- AIM OF THE TASK -
Within the material below, transcribe exactly the lines from the one holding "(Robert Terry-Center of Advanced Leade" through the one holding "Vision theory", keeping both ends and skipping the rest.

[[ EXCERPTED RECORDS, beginning ]]

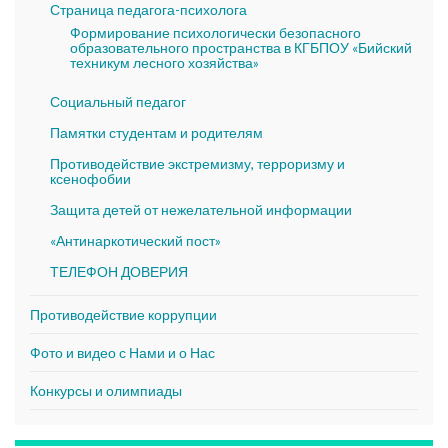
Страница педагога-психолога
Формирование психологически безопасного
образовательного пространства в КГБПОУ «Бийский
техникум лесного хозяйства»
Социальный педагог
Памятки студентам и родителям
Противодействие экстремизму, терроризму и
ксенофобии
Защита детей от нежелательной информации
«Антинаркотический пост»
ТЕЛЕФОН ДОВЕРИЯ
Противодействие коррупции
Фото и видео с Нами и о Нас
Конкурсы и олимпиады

[[ EXCERPTED RECORDS, end ]]
[[ EXCERPTED RECORDS, beginning ]]

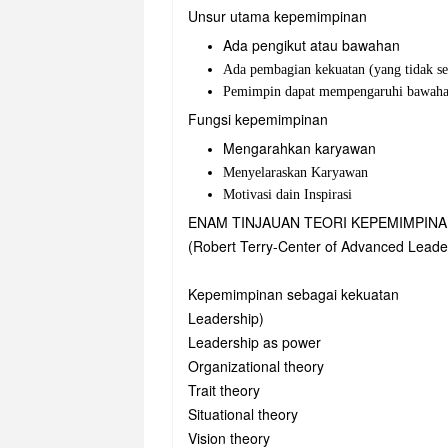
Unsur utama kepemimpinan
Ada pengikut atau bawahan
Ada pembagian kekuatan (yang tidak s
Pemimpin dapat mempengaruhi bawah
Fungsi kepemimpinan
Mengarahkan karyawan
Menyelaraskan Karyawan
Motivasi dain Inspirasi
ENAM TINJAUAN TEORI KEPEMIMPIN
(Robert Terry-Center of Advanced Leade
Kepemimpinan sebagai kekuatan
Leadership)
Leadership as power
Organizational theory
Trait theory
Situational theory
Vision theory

[[ EXCERPTED RECORDS, end ]]

- RESULT BELOW -
(Robert Terry-Center of Advanced Leade
Kepemimpinan sebagai kekuatan
Leadership)
Leadership as power
Organizational theory
Trait theory
Situational theory
Vision theory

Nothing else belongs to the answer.